A bill has been introduced in both the House of Representatives and the Senate in the United States of America to promote access for United States officials, journalists and other citizens to Tibetan areas of China.
The bill, entitled The Reciprocal Access to Tibet Act of 2017, argues that the Chinese government should grant access to United States officials, journalists and other citizens on a basis that is equal to the access that their Chinese counterparts enjoy in the United States.
China currently imposes travel restrictions on those wishing to enter the Tibet Autonomous Region (TAR) which do not apply to other parts of China. Permission must be obtained from the Tibet Foreign and Overseas Affairs Office or from the Tibet Tourism Bureau to enter the TAR. Between May 2011 and July 2015 the United States submitted 39 requests for diplomatic access to the TAR but only four of these were granted. The bill states that when these requests are granted, ‘diplomatic personnel are closely supervised and given few opportunities to meet local residents not approved by authorities.’ It also points out that they are banned from visiting the area around Larung Gar, the site of a large scale campaign to expel monks from the monastery and demolish their living quarters.
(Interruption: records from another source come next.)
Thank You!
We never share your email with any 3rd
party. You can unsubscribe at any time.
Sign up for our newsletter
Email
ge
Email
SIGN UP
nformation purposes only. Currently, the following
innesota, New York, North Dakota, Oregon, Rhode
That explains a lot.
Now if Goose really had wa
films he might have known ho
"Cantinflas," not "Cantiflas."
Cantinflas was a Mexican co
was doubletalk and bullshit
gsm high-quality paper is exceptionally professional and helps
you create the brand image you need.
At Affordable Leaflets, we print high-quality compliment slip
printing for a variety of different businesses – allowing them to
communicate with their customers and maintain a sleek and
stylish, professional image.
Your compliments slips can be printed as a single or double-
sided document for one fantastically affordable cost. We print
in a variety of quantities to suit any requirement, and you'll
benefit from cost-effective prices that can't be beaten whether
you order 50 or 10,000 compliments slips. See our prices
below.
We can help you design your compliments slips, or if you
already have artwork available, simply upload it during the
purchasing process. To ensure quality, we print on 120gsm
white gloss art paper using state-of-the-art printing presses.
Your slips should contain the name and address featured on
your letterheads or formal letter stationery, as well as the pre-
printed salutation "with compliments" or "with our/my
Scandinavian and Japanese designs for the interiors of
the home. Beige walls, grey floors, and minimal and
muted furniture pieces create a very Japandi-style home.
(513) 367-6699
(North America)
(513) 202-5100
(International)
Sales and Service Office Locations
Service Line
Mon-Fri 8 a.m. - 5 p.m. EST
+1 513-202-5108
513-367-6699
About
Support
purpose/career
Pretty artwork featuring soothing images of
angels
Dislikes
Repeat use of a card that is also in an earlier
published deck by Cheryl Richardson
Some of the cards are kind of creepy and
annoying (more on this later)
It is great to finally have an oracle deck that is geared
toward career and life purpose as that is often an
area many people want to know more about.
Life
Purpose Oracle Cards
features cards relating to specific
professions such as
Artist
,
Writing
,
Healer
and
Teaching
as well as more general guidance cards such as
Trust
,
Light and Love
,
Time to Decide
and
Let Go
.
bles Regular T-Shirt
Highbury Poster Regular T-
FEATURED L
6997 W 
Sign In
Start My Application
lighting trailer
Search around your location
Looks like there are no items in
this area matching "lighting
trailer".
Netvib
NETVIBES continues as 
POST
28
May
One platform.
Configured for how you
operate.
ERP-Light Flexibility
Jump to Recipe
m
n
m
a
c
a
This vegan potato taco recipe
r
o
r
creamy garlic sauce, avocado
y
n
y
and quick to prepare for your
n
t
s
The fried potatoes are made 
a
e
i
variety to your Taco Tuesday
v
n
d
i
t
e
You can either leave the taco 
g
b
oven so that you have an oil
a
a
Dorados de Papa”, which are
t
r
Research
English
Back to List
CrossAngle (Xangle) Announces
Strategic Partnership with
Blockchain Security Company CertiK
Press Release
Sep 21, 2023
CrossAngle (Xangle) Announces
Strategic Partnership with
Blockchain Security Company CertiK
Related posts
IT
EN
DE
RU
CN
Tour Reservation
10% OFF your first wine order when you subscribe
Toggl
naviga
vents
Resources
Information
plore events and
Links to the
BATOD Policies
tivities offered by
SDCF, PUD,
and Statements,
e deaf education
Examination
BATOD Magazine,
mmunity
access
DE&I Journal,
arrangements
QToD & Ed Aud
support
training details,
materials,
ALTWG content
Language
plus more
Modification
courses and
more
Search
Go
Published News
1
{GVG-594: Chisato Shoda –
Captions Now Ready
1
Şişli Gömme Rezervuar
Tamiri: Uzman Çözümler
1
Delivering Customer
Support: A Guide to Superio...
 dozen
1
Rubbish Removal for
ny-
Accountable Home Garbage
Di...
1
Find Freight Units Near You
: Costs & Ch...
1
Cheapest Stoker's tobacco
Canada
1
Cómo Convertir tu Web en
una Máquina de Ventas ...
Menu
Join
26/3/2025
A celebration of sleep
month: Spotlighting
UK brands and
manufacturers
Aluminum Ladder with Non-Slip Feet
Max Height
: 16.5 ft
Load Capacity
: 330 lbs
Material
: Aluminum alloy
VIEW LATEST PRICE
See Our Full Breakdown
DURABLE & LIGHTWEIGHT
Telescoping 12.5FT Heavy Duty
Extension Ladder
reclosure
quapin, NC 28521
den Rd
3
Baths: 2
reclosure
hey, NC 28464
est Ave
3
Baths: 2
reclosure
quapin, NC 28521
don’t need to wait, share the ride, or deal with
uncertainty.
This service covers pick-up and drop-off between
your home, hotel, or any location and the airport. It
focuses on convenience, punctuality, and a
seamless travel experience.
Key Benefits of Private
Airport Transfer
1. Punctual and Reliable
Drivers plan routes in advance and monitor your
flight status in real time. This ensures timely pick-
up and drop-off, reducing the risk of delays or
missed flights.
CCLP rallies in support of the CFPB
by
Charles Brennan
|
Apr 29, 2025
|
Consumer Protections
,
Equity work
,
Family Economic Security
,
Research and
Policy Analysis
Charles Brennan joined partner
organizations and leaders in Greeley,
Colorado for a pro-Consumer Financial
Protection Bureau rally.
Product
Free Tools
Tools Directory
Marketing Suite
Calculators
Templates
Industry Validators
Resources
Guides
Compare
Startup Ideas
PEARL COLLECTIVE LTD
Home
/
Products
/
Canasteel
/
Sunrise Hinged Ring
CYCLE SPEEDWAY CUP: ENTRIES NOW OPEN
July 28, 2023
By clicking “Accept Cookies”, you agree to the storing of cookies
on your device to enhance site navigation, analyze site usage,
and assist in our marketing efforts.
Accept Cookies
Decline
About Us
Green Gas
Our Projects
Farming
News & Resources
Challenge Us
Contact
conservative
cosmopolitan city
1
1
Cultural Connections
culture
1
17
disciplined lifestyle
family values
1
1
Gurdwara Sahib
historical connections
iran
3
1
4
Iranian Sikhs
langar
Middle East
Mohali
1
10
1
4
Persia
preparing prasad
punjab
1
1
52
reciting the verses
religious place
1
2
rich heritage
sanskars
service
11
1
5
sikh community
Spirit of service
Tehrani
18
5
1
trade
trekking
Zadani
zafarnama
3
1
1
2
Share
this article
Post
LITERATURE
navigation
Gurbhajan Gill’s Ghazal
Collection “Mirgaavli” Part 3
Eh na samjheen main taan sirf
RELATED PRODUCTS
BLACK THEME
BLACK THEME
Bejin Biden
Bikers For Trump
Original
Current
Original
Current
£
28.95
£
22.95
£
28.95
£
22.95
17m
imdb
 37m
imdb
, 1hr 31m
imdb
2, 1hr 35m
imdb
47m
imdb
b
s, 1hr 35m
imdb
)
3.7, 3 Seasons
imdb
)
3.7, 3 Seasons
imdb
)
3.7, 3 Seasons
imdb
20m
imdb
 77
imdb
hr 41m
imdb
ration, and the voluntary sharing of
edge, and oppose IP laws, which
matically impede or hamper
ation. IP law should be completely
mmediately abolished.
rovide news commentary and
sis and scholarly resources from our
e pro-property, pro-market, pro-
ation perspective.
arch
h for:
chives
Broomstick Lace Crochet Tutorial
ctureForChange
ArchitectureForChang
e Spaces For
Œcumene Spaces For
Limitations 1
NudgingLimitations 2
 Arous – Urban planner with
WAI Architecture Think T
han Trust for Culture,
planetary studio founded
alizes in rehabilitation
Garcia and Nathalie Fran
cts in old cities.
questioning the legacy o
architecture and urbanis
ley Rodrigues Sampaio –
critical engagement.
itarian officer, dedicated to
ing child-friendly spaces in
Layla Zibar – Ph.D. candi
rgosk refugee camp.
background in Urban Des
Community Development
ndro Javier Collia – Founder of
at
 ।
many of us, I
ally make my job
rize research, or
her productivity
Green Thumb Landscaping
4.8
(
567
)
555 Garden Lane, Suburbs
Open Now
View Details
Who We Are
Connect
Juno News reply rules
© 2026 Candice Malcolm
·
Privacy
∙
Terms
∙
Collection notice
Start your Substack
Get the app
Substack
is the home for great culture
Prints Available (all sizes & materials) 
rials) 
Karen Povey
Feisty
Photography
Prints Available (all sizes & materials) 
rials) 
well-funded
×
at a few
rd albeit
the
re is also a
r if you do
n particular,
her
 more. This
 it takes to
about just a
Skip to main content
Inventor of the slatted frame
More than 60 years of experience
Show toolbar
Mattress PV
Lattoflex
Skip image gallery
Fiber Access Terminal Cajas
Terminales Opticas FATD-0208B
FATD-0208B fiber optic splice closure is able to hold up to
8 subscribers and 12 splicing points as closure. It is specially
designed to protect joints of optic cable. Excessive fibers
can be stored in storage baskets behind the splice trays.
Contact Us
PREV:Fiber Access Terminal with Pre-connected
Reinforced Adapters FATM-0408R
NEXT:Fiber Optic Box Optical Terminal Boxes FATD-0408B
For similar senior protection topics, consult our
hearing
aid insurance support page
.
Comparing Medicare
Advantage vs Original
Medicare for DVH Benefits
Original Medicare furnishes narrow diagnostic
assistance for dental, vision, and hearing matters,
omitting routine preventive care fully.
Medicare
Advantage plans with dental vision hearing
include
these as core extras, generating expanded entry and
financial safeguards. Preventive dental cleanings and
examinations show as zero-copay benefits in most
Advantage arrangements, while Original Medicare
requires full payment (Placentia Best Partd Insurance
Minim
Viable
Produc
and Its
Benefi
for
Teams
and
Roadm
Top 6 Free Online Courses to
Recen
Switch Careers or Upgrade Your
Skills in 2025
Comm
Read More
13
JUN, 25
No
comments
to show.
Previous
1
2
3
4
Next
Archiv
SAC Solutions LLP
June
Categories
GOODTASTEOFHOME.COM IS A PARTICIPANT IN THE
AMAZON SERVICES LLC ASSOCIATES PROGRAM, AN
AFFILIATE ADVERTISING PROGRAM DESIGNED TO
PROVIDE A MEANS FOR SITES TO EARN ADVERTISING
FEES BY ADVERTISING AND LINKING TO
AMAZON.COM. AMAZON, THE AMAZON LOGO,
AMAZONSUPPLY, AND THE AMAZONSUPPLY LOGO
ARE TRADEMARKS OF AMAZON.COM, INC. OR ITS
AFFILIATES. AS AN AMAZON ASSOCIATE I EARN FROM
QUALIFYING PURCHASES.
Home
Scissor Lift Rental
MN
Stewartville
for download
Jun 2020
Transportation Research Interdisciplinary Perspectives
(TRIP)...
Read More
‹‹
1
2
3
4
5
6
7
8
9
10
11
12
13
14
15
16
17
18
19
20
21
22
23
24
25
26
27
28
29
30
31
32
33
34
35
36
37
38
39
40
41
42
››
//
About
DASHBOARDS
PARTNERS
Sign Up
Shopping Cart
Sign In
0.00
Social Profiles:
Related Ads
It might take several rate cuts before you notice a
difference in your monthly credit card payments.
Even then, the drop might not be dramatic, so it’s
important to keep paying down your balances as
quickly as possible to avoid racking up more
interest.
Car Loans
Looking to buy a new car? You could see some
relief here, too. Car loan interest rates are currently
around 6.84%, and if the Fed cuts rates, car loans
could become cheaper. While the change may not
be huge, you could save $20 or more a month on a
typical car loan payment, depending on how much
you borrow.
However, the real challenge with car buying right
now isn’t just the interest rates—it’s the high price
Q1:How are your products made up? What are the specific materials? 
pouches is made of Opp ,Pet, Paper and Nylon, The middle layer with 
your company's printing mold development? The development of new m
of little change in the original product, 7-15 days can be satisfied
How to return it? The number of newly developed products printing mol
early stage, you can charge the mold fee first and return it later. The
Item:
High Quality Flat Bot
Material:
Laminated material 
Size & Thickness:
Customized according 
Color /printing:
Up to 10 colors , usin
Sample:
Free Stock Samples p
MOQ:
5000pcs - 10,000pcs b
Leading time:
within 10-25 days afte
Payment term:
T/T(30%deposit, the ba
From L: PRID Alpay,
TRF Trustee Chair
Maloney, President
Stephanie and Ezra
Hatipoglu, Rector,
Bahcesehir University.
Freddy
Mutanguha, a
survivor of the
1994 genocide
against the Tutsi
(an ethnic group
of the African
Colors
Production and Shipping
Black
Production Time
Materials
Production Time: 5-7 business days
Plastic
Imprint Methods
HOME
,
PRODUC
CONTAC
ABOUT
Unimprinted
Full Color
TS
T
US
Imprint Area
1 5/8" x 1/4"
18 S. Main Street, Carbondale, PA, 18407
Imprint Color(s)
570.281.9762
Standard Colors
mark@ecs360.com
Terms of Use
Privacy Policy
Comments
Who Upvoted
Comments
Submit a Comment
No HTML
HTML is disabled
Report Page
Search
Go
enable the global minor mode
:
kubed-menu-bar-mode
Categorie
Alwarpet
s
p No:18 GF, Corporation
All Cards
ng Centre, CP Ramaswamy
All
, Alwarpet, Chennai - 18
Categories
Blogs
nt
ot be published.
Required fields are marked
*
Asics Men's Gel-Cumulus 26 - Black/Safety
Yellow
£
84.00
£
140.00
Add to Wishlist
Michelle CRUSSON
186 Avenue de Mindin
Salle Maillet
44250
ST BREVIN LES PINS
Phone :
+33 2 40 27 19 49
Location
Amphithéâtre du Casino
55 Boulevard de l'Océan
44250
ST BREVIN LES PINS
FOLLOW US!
The bill calls for a tit-for-tat approach that would see the US Secretary of State, when granting visas to Chinese nationals, denying access to Chinese officials who are responsible for creating or administering policies on travel to Tibetan areas. This tough approach from the US has led some to conclude that Donald Trump’s administration is ready to take ‘the bull by the horn’ in its dealings with the Chinese.
Similar bills were introduced in the US in 2014 and 2015 but they failed to gain any traction and lapsed.
China has shrugged off US attempts to get involved in the Tibet issue in the past. In 2009, following the adoption of Tibet related bill by the US House of Representatives, the Chinese Foreign Ministry spokesman at the time said: ‘The Tibet issue is purely China’s domestic issue. The Chinese government and people, as always, oppose any country or anyone to interfere in China’s internal affairs on the pretext of the Tibet issue’.